• Task material:
- - -
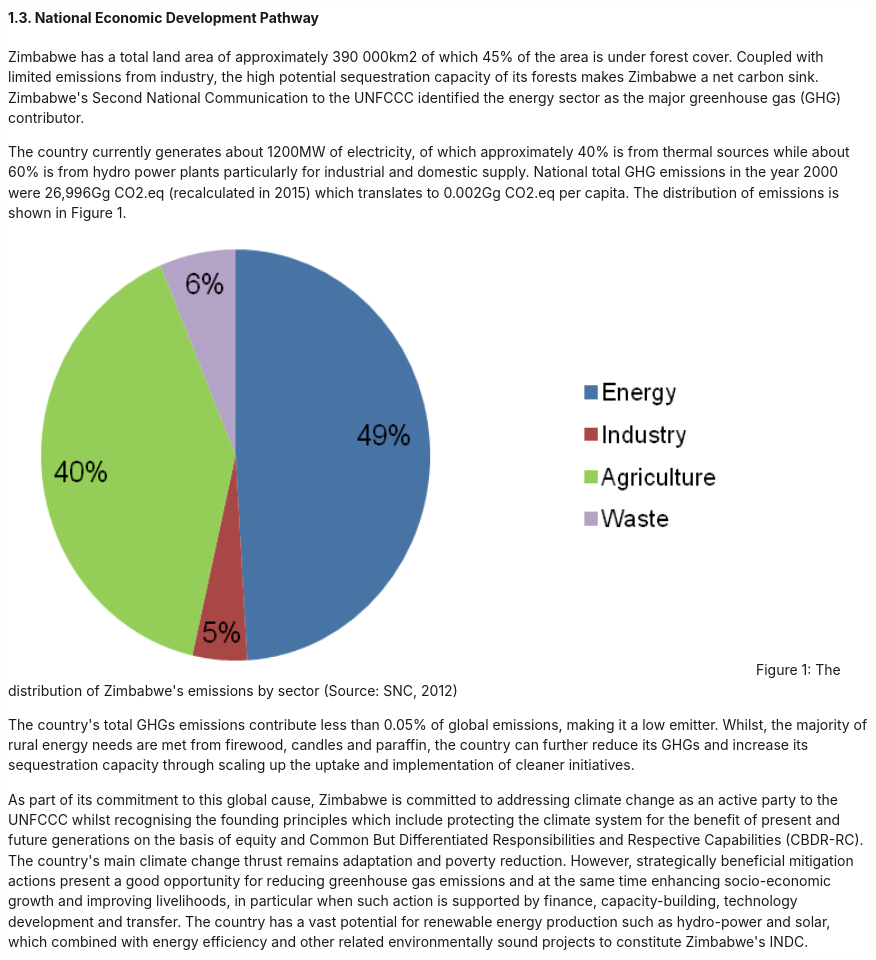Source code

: #### 1.3. National Economic Development Pathway 
Zimbabwe has a total land area of approximately 390 000km2 of which 45% of the area is under forest cover. Coupled with limited emissions from industry, the high potential sequestration capacity of its forests makes Zimbabwe a net carbon sink. Zimbabwe's Second National Communication to the UNFCCC identified the energy sector as the major greenhouse gas (GHG) contributor. 

The country currently generates about 1200MW of electricity, of which approximately 40% is from thermal sources while about 60% is from hydro power plants particularly for industrial and domestic supply. National total GHG emissions in the year 2000 were 26,996Gg CO2.eq (recalculated in 2015) which translates to 0.002Gg CO2.eq per capita. The distribution of emissions is shown in Figure 1. 

![](./ZWE-1.png)
Figure 1: The distribution of Zimbabwe's emissions by sector (Source: SNC, 2012) 

The country's total GHGs emissions contribute less than 0.05% of global emissions, making it a low emitter. Whilst, the majority of rural energy needs are met from firewood, candles and paraffin, the country can further reduce its GHGs and increase its sequestration capacity through scaling up the uptake and implementation of cleaner initiatives. 

As part of its commitment to this global cause, Zimbabwe is committed to addressing climate change as an active party to the UNFCCC whilst recognising the founding principles which include protecting the climate system for the benefit of present and future generations on the basis of equity and Common But Differentiated Responsibilities and Respective Capabilities (CBDR-RC). The country's main climate change thrust remains adaptation and poverty reduction. However, strategically beneficial mitigation actions present a good opportunity for reducing greenhouse gas emissions and at the same time enhancing socio-economic growth and improving livelihoods, in particular when such action is supported by finance, capacity-building, technology development and transfer. The country has a vast potential for renewable energy production such as hydro-power and solar, which combined with energy efficiency and other related environmentally sound projects to constitute Zimbabwe's INDC.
- - -
Each line above that holds the string "hydro" should be copied and shown.

• Result of the exercise:
The country currently generates about 1200MW of electricity, of which approximately 40% is from thermal sources while about 60% is from hydro power plants particularly for industrial and domestic supply. National total GHG emissions in the year 2000 were 26,996Gg CO2.eq (recalculated in 2015) which translates to 0.002Gg CO2.eq per capita. The distribution of emissions is shown in Figure 1. 
As part of its commitment to this global cause, Zimbabwe is committed to addressing climate change as an active party to the UNFCCC whilst recognising the founding principles which include protecting the climate system for the benefit of present and future generations on the basis of equity and Common But Differentiated Responsibilities and Respective Capabilities (CBDR-RC). The country's main climate change thrust remains adaptation and poverty reduction. However, strategically beneficial mitigation actions present a good opportunity for reducing greenhouse gas emissions and at the same time enhancing socio-economic growth and improving livelihoods, in particular when such action is supported by finance, capacity-building, technology development and transfer. The country has a vast potential for renewable energy production such as hydro-power and solar, which combined with energy efficiency and other related environmentally sound projects to constitute Zimbabwe's INDC.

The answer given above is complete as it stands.